D’Souza’s descent

In a post at his AOL blog, Dinesh D’Souza responds to the title of my New Criterion essay (“D”Souza goes native”) on his new book. D’Souza’s post is “Mr. Johnson goes nativist.” D’Souza disparages the New Criterion, praises himself, and seems to criticize my Midwestern parochialism (or is he referring to readers of the New Criterion?). And he also calls me a nativist. See if you can follow the logic:

My fellow AOL blogger Scott Johnson of Powerline has written a lengthy review of my book The Enemy at Home which was published in the New Criterion. I probably wouldn’t have seen it–I thought the New Criterion went out of business years ago–but it’s been reprinted elsewhere. The title of the piece is “D’Souza Goes Native.”
I’m writing a lengthy response to conservative critics like Johnson which will expose their errors of fact and logic, and their massive ignorance of Islam. Here I simply want to comment on Johnson’s title. “In the four years he claims to have spent studying America and the West through Muslim eyes,” Johnson writes, “D’Souza appears to have gone native.” Among Midwesterners who haven’t traveled far from home, this kind of reference is considered highbrow.
But see how Johnson botches the whole concept and in the process reveals his own small-minded nativism. When a Western guy goes abroad and casts his lot with the foreigners, in the process abandoning the values of his own society, he is said to have “gone native.” But I am a native of Mumbai, India. I grew up in a multireligious and multicultural world where Hindu, Muslim and Christian influences were closely integrated. I am from one of the oldest Christian families in India. I learned English as well as two native Indian languages.
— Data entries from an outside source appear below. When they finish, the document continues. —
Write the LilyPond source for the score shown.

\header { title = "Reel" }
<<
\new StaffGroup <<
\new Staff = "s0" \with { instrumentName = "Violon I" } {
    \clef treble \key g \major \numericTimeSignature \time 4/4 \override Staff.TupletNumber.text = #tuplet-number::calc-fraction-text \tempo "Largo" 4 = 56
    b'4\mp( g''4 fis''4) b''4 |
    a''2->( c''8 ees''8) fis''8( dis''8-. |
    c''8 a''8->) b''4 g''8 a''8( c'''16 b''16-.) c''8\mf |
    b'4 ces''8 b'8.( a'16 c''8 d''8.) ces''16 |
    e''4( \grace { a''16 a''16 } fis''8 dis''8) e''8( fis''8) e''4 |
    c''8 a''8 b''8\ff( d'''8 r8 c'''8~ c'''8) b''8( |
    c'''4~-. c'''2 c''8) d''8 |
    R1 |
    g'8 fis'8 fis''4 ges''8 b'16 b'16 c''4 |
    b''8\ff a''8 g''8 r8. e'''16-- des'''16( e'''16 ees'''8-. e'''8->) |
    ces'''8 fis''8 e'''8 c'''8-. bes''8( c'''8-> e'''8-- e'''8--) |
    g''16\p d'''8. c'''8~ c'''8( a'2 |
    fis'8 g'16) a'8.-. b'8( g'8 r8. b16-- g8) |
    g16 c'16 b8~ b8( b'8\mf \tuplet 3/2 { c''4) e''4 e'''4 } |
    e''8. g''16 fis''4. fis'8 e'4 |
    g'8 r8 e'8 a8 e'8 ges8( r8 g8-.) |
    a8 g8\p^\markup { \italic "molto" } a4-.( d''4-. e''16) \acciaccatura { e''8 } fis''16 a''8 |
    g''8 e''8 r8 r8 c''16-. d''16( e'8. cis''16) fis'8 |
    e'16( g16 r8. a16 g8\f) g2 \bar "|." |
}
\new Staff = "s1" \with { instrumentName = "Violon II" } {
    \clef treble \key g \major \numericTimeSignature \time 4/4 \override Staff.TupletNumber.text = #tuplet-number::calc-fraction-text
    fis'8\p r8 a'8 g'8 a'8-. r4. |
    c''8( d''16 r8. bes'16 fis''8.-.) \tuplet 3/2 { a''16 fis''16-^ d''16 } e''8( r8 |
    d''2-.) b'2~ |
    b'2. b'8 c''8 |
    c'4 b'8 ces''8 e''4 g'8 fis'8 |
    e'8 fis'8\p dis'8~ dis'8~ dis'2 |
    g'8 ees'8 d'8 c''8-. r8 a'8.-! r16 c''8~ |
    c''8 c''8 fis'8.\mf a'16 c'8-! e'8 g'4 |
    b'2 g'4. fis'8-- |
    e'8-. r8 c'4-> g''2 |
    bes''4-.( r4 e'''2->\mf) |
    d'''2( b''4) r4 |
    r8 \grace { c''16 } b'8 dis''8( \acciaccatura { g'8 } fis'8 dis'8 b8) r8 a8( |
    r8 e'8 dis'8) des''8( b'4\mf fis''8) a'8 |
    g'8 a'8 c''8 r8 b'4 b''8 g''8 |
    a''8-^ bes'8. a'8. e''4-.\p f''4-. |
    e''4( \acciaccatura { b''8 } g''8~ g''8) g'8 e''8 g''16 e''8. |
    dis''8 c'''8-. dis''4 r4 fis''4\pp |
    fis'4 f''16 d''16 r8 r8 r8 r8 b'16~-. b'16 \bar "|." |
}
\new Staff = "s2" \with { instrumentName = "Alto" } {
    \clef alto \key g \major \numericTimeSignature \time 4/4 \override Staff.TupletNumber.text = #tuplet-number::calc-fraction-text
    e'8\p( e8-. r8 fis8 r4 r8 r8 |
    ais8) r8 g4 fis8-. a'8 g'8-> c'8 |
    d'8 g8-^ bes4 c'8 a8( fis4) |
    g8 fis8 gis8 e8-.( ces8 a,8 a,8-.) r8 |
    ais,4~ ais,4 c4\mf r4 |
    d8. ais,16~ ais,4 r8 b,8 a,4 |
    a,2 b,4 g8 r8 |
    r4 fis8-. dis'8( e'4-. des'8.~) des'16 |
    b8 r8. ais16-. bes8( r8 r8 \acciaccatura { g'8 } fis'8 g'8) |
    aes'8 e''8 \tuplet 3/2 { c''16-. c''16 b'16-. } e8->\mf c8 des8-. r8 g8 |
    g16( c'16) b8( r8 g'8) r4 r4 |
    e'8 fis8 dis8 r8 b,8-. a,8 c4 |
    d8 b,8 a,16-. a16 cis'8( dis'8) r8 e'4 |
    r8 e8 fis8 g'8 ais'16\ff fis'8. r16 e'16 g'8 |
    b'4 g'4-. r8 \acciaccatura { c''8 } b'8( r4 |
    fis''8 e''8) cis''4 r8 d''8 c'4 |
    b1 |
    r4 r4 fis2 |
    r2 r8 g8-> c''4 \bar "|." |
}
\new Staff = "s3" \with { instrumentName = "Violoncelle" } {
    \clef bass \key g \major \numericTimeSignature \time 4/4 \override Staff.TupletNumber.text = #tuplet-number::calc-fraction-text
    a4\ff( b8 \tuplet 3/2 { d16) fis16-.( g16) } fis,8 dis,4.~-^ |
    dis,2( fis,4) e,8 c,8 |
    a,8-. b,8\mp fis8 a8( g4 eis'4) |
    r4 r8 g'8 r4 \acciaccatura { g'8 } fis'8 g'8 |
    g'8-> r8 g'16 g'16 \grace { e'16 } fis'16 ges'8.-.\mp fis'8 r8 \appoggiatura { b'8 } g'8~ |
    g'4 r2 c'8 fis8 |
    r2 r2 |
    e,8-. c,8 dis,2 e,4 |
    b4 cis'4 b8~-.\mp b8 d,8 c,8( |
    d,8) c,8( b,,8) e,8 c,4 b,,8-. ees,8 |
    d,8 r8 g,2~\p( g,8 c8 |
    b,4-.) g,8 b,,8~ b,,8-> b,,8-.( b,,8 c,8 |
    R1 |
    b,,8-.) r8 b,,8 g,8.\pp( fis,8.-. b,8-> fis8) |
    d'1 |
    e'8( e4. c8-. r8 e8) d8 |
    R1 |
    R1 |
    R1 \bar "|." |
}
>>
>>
From childhood I was exposed both to Western ideas, imported into India through the British, as well as non-Western ideas and influences.
Voluntarily, I came to America and became a citizen. So if I have “gone native,” I have gone native in America. I have assimilated to the American way of life, not by osmosis, but deliberately and deliberatively, and I have given the reasons for my change of heart in my book What’s So Great About America. Since I have a good knowledge of both Western and non-Western cultures, I approached the leading thinkers of radical Islam in an attempt to study what their ideas are, and why they are winning so many converts to their nefarious cause. My objective is to understand the enemy, so that we can fight him better.
Unable to grapple with a guy who actually knows other cultures from within, who has a real knowledge of the Muslim world, and who doesn’t succumb to the rabid Islamophobia characteristic of Johnson and some others on the right, my philistine fellow blogger can do no better than accusing me of “going native.” Next time remind me to bring my prayer rug.

Put the imputation of “rabid Islamophobia” to one side. In my essay, I treated D’Souza as an American who had “gone native” in the course of his study of the Muslim world. How this can make me a “nativist” is beyond me, but it of a piece with the insights of his book.